Another consideration is that if you want people to migrate to aut from warcbase, dataframe support could be nice selling feature.
What is the use case for DataFrames support via spark? Filtering & sorting by categorical var?
Correct. In our proposed FAAV cycle [1], DataFrames would support simplified easy filtering.
So the status quo (no dataframes) would require users to map & filter into a derivative, output as delimited, Json or some flavor of XML and then pump that into pandas or R. I take it the main problem with this is that Pandas could end up with useless garbage -- or worse, find that necessary info was filtered out.
I assume supporting dataframes in Warcbase would capture problems at an earlier stage and then output to a nice data table that could be imported to pandas, R or some other useful format (plain old json would work for me).

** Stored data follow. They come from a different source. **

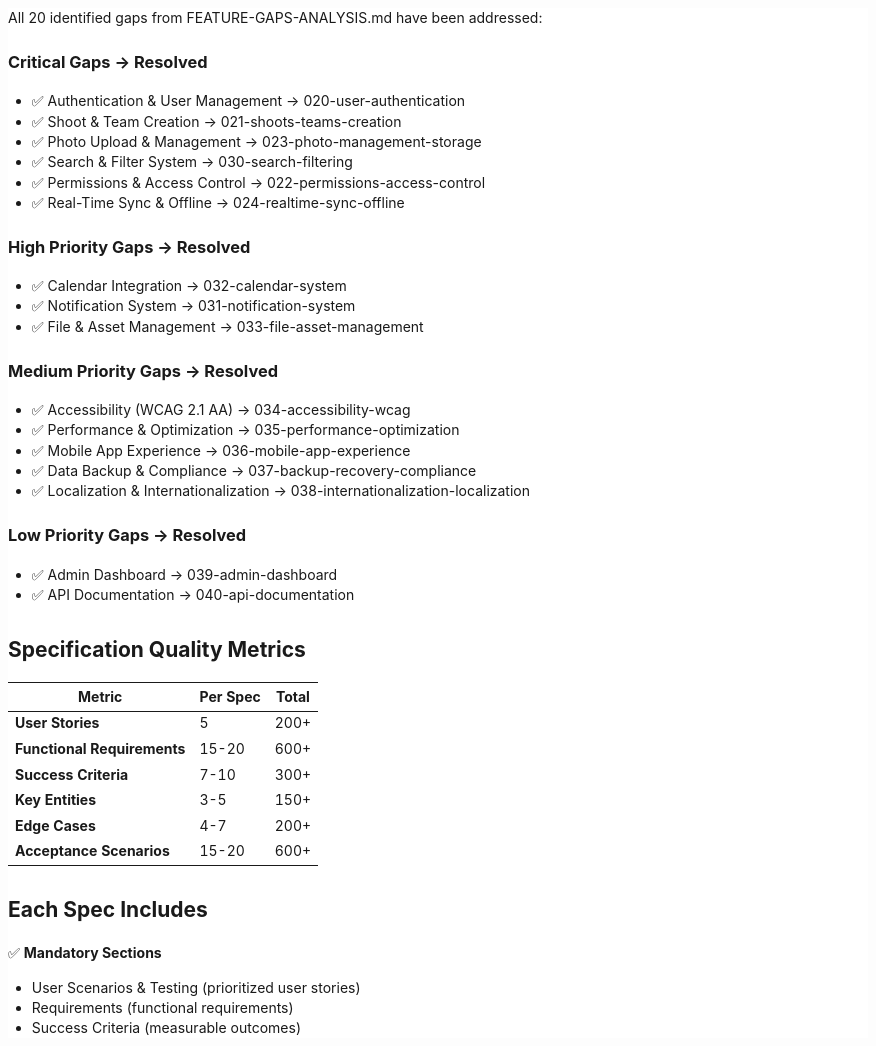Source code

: All 20 identified gaps from FEATURE-GAPS-ANALYSIS.md have been addressed:

### Critical Gaps → Resolved

- ✅ Authentication & User Management → 020-user-authentication
- ✅ Shoot & Team Creation → 021-shoots-teams-creation
- ✅ Photo Upload & Management → 023-photo-management-storage
- ✅ Search & Filter System → 030-search-filtering
- ✅ Permissions & Access Control → 022-permissions-access-control
- ✅ Real-Time Sync & Offline → 024-realtime-sync-offline

### High Priority Gaps → Resolved

- ✅ Calendar Integration → 032-calendar-system
- ✅ Notification System → 031-notification-system
- ✅ File & Asset Management → 033-file-asset-management

### Medium Priority Gaps → Resolved

- ✅ Accessibility (WCAG 2.1 AA) → 034-accessibility-wcag
- ✅ Performance & Optimization → 035-performance-optimization
- ✅ Mobile App Experience → 036-mobile-app-experience
- ✅ Data Backup & Compliance → 037-backup-recovery-compliance
- ✅ Localization & Internationalization → 038-internationalization-localization

### Low Priority Gaps → Resolved

- ✅ Admin Dashboard → 039-admin-dashboard
- ✅ API Documentation → 040-api-documentation

## Specification Quality Metrics

| Metric                      | Per Spec | Total |
| --------------------------- | -------- | ----- |
| **User Stories**            | 5        | 200+  |
| **Functional Requirements** | 15-20    | 600+  |
| **Success Criteria**        | 7-10     | 300+  |
| **Key Entities**            | 3-5      | 150+  |
| **Edge Cases**              | 4-7      | 200+  |
| **Acceptance Scenarios**    | 15-20    | 600+  |

## Each Spec Includes

✅ **Mandatory Sections**

- User Scenarios & Testing (prioritized user stories)
- Requirements (functional requirements)
- Success Criteria (measurable outcomes)
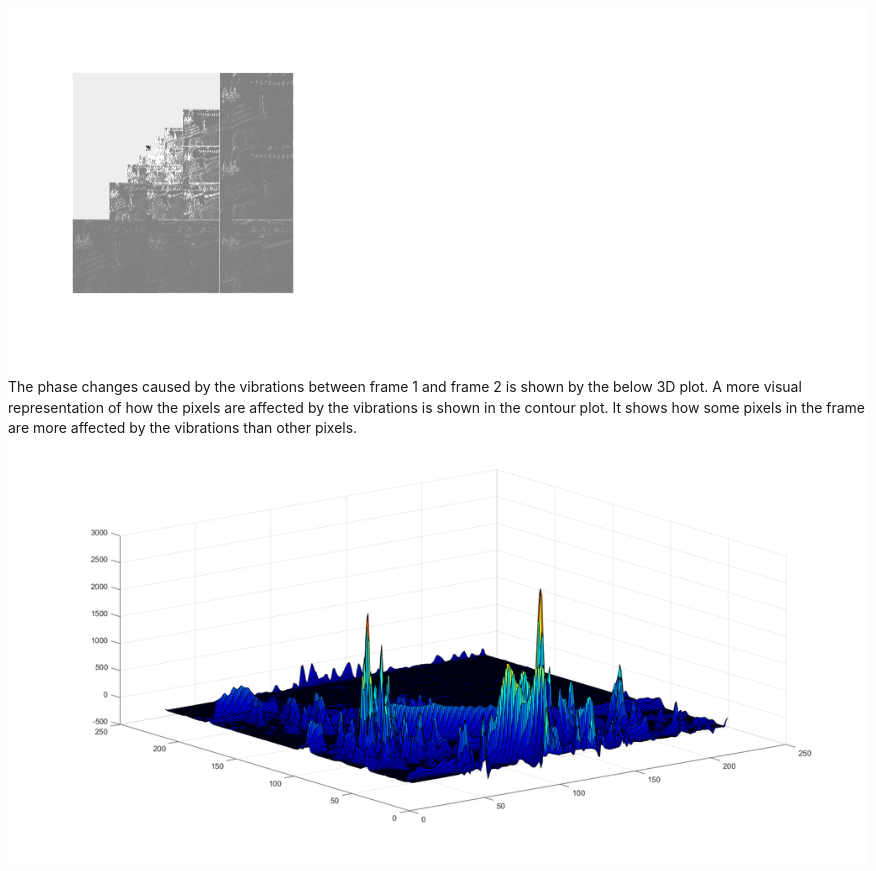 <img width="350" height="350" src="data/Additional%20Photos/Steerablepyr1.png">

The phase changes caused by the vibrations between frame 1 and frame 2 is shown by the below 3D plot. A more visual representation of how 
the pixels are affected by the vibrations is shown in the contour plot. It shows how some pixels in the frame are more affected by the
vibrations than other pixels.
<img src="data/Simulation%202/Phasechanges-surfplot-S3-O5-D0.7.png">
<p align="center">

I think having an example output using the dataframe would be nice. I am ambivalent as to when, although if I really wanted to see it in action, I could try to just implement it in spark myself. I think waiting for pyspark is probably the best option.
PySpark and DataFrames are two orthogonal issues.
PySpark makes it easy to integrate AUT with other Python based tools. DataFrames makes the filtering process more intuitive. They make a powerful combo!
With DataFrames, we can do things like:
pages.filter(pages['url'].startswith('foo.com') and 'bar' in pages['contents']).count().show()
Translation: count all pages that are in the foo.com
domain that contain the keyword bar
.
More details: https://spark.apache.org/docs/latest/sql-programming-guide.html
Ian and I were talking about having some network algorithms applied to network data on extraction to make visualisation easier (and reducing load on client-based scripts). This could be a good way to provide a use-case & testing for DataFrames in spark. I would want to calculate some value (eg. eigenvector centrality, based on degree, indegree or outdegree), apply it as a column and then use that column to filter-out websites as not influential.
The benefit to this would be two-fold. A) I could use eigenvector centrality (and therefore other calculations) as a node attribute, enriching visualisations. B) We could provide pre-filtered results to user-base based on our expertise in network analysis.
Assigned to @MapleOx – after #12 is completed. Aiming for November.
Done and documented.
We need DataFrames support. Not sure if the best course of action is to resolve #12 and build PySpark DataFrames directly, or to build DataFrame support and hash out in Scala before making sure everything works in PySpark.